Offramps and detours from the best laid plan: lessons for educators and leaders

A recent scoping review showed that unstructured workplace-based assessments contain more gender bias than procedure, simulation and competency committee deliberations [2]. The hypothesis is that perhaps more structured assessments scaffold raters towards better decisions. The study by Ingratta and colleagues suggests that perhaps tools like O-EDShOT may provide more structure and, therefore, help to overcome gender biases.

However, the origins of bias within an assessment can be insidious and exist anywhere along the chain of events leading up to the triggering of the assessment, rather than just within the assessment itself. The devil is in the details, and in this case, so too are the origins of bias. As with most retrospective studies, the study by Ingratta and colleagues is limited by the data that have been captured. Much of the bias within workplace-based assessment systems may lie in the minutes leading up to the data being entered into the system. All such retrospective studies have notable losses in data even before beginning. Leaning into the example of gender-related bias and how it might intersect with bias within the system, Fig. 1 depicts the “off-ramps” within the system where high-quality data may just never be written down or captured, therefore, precluding its inclusion in this particular type of study. This response process problem represents one of the criticisms of CBME, highlighting the gap between how an assessment tool is used and their intended use; in this case, how trainees and faculty might interact with the assessment tool to gather data.
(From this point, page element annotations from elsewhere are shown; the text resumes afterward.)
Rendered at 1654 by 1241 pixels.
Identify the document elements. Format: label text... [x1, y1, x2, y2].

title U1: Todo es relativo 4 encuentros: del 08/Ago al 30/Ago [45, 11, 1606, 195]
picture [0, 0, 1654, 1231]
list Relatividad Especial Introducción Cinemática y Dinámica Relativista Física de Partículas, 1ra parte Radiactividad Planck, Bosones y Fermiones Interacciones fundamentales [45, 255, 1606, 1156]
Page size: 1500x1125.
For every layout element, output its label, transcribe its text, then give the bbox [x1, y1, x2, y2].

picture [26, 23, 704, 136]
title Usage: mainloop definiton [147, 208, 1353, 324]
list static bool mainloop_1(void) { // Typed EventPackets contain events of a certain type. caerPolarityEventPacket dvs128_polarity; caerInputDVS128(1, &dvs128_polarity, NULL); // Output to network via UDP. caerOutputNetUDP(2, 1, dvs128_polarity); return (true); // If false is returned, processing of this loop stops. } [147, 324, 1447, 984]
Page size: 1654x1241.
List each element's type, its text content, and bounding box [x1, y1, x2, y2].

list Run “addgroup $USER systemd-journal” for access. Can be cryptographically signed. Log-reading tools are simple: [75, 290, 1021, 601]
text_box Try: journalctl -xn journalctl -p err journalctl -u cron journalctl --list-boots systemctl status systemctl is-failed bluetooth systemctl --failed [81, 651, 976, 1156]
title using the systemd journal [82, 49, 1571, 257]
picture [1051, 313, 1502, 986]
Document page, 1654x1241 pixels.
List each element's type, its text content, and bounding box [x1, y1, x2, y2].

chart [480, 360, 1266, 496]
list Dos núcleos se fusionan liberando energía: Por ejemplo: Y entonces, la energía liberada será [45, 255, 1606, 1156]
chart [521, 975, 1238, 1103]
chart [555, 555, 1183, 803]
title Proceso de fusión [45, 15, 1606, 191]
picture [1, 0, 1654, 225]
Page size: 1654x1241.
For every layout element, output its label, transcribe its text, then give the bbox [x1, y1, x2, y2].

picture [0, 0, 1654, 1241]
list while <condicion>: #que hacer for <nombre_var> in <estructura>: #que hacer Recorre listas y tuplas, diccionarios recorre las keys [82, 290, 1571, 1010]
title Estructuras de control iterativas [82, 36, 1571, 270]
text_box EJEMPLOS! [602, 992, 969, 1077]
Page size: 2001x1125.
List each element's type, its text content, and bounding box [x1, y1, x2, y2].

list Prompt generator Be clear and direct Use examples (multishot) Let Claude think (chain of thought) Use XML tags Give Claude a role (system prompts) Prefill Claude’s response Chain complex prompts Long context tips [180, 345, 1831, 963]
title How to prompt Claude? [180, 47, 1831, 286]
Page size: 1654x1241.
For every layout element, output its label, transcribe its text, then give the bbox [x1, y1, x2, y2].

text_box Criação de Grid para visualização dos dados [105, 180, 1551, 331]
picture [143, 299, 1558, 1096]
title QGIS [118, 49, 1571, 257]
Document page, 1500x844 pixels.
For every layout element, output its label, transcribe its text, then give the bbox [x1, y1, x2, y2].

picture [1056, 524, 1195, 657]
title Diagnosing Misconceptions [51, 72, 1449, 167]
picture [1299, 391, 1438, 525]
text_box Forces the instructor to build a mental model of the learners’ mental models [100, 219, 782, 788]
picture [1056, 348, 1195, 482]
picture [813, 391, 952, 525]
When the system is poorly designed, there can be data loss in the system due to poor user experience and response process errors. While the paper by Igratta et al. starts to examine the terminal part of the larger process (i.e., the quality of the comments that make it into an end-of-shift assessment tool), mapping out the assessment process including any off-ramps allows us to better understand how gender (or other differences) may result in divergent assessment experiences.

Fig. 1
figure 1

Diagram depicting possible off-ramps that would preclude a trainee from garnering formal written assessments and feedback

Studies like Ingratta et al.’s represent surveillance of programs of assessment, and should target data quality, data loss, differential opportunities, differential scoring amongst other aspects to generate feedback within the system for continuous quality improvement of local processes and faculty development. Not only measuring the quality of those assessments for both bias in the data that we have but also identifying the data that are missing is crucial for equity. We must all engage in the hard work of surveilling our assessment systems.